Why this book is unique: Jack Bogle has written a book on investing unlike any investment book that I have ever encountered, because he discusses sensitive matters that other authors ignore. I hesitate to speculate on why these topics receive such short shrift elsewhere, but I suspect that other experts have horizons that are more limited than Bogle’s, or they have less concern for their readers’ best interests. . . .
 
Despite all the high-minded talk we hear from the corporate spinmasters, conflict of interest between seller and buyer is inherent in our economic system. Jack Bogle’s goal was to build a business whose primary objective was to make money for his customers by minimizing the elements of that conflict of interest. . . . That has been no easy task. The complexity of the job that Bogle set out for himself, however, has enabled him to look at the competition with a very special kind of eye. One of the loud and clear messages in this book is that he is less than pleased with what that eye sees.
 
We must look at the investment management industry (yes, it is an industry even more than it is a profession) as a business and within the framework of the economic system as a whole. . . . Bogle’s skill in dispensing uncommon wisdom about how to invest and how to understand the capital markets would be reason enough to read these pages. But the big message in this book is that what happens to the wealth of individual investors cannot be separated from the structure of the industry that manages those assets.
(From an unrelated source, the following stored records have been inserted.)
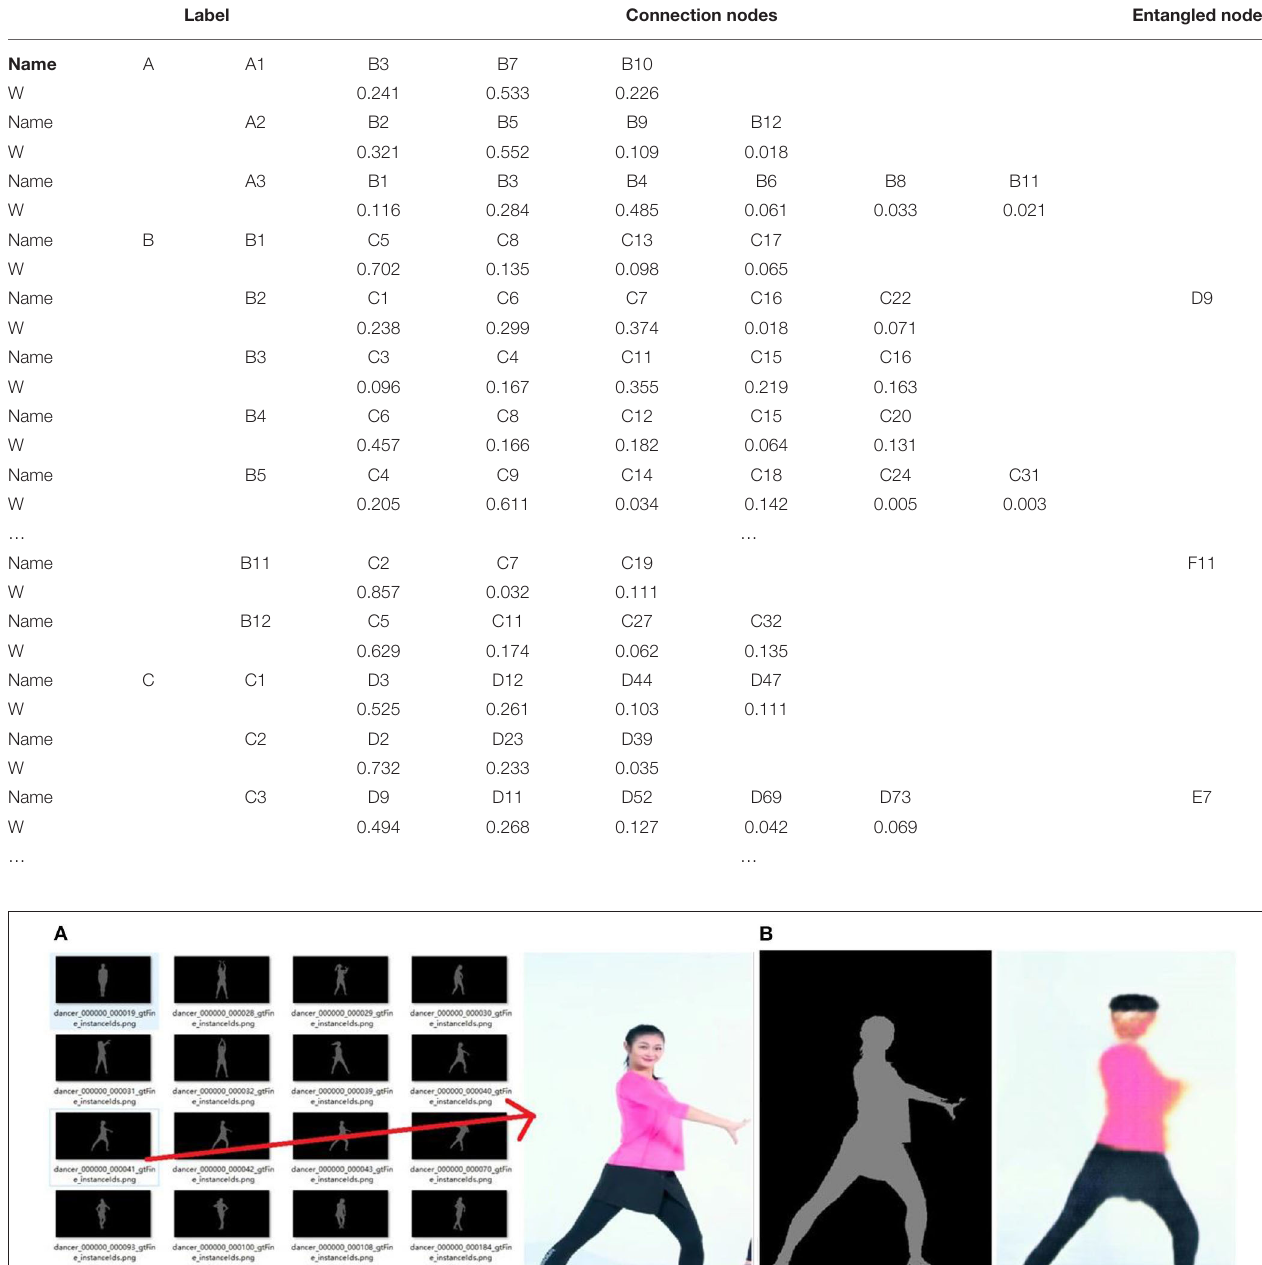
TABLE 3 | Original table of the knowledge graph and weights. Label Connection nodes Entangled nodes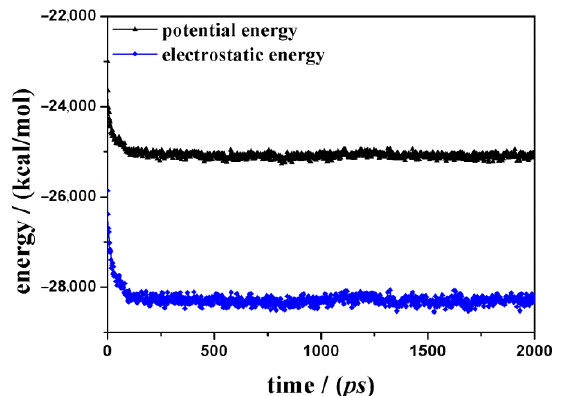
Figure 2. Potential energy (line and symbols in black) and electrostatic energy (line and symbols in blue) calculated as a function of the MD run time starting from 14 ketoprofen drug molecules in racemic mixture on hydrated amorphous SiO 2 surface are shown.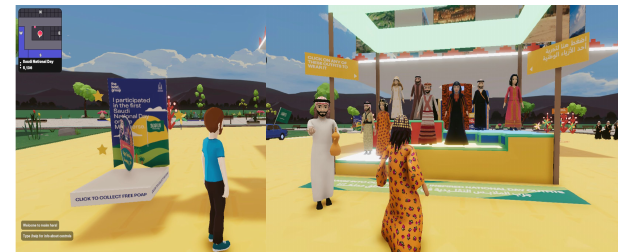
Figure 8: BBA president, Prof Naseem Naqvi, in his digital avatar, visiting Saudi Arabia’s National Day in the Decentraland Metaverse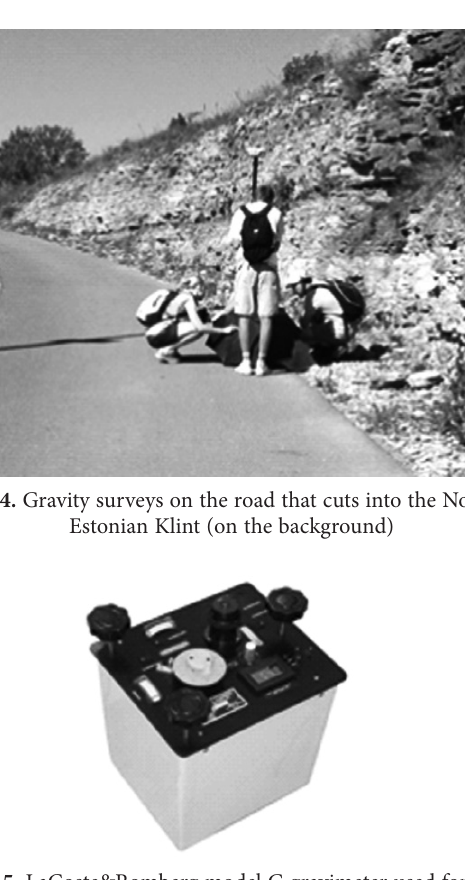
Fig. 5. LaCoste&Romberg model G gravimeter used for the collection of gravity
On the Shoulders of a Giant

We all need strength to carry on. Peter Bernstein’s generous grace gave those of us who write and think about investing the strength not only to keep going, but to keep going in the direction of truth and reason. That is, for me, his greatest legacy, even greater than his own preeminent intellectual standing and his prodigious outpouring of words and ideas, all impeccably organized and articulated with precision. (He would have it no other way.)
When we stand on the shoulders of Peter Bernstein, as do many of us in the world of finance—practitioners, academics, essayists, authors—we stand on the shoulders of a true investment giant of our era. While those shoulders are no longer there for us in physical form, they remain in spiritual form, ever available to support us, and to provide perspective, wisdom, and inspiration for generations yet to come.